Observações desse tipo são feitas por meio de instrumentos. De fato, quanto mais minucioso o fenômeno, maior e mais complexo são os instrumentos.5 É aqui que um conjunto interessante de questões pode ser levantado para a fenomenologia.

O que acontece com e na percepção quando ela ocorre por meio de um instrumento? Como é a intencionalidade perceptiva do observador mediado, e com que resultado? Tais questões levam a uma fenomenologia de percepções instrumento-mediadas como importante para entender como a ciência contemporânea situa suas observações e a defesa de seus resultados.

Que tais observações ainda são percepção é bastante claro. O cientista observa as leituras de seus instrumentos e os traçados sobre fotografias e placas geradas por computador e, pelo menos para confirmações de suas teorias, relaciona-se a um mundo através, com, ou por instrumentos.

Um filósofo da ciência orientado fenomenologicamente, Patrick Heelan, argumentou que o uso de instrumentos modifica substancialmente a percepção. Ele sustenta que os "mundos" constituídos por meio da experiência perceptiva direta ou mundana e o "mundo" desenvolvido por meio de instrumentos científicos são diferentes, sendo o "mundo" ordinário constituído por percepções ordinárias e o "mundo" científico constituído por percepções instrumento-corpóreas (Heelan, 1967).
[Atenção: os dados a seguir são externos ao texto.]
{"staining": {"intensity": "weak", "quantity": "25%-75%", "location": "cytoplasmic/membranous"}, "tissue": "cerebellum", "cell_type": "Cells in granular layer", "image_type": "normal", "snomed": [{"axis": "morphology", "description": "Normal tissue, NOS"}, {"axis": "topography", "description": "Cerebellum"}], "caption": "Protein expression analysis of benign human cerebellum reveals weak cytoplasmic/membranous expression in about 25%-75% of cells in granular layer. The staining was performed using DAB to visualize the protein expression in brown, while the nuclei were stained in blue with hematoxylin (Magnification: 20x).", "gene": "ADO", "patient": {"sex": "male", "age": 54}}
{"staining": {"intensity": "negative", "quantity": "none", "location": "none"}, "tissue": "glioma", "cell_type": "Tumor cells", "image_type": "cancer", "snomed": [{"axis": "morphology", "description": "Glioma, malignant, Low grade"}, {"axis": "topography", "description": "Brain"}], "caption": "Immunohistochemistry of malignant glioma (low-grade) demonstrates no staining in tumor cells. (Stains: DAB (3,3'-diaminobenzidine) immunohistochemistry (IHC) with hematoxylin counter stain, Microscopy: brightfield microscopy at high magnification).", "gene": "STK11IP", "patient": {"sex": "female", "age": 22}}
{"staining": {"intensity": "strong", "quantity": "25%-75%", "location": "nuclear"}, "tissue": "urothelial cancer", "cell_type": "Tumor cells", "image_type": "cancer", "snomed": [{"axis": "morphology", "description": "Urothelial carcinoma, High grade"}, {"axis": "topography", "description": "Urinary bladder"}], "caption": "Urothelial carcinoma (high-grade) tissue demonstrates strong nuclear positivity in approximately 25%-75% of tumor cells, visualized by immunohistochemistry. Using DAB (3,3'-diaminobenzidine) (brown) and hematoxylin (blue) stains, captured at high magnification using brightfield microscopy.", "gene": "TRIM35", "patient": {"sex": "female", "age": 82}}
Levei essa sugestão para um contexto um pouco mais amplo para considerar o que ocorre quando a experiência é dirigida através, com e entre artefatos tecnológicos (máquinas), dos quais os instrumentos científicos são uma subclasse (Ihde, 1974). Algumas ilustrações deste desenvolvimento, ainda preliminar, apontarão as implicações da percepção instrumento-mediada. Nas citações a seguir, substitua "instrumento" por "máquina", e o ponto ficará claro.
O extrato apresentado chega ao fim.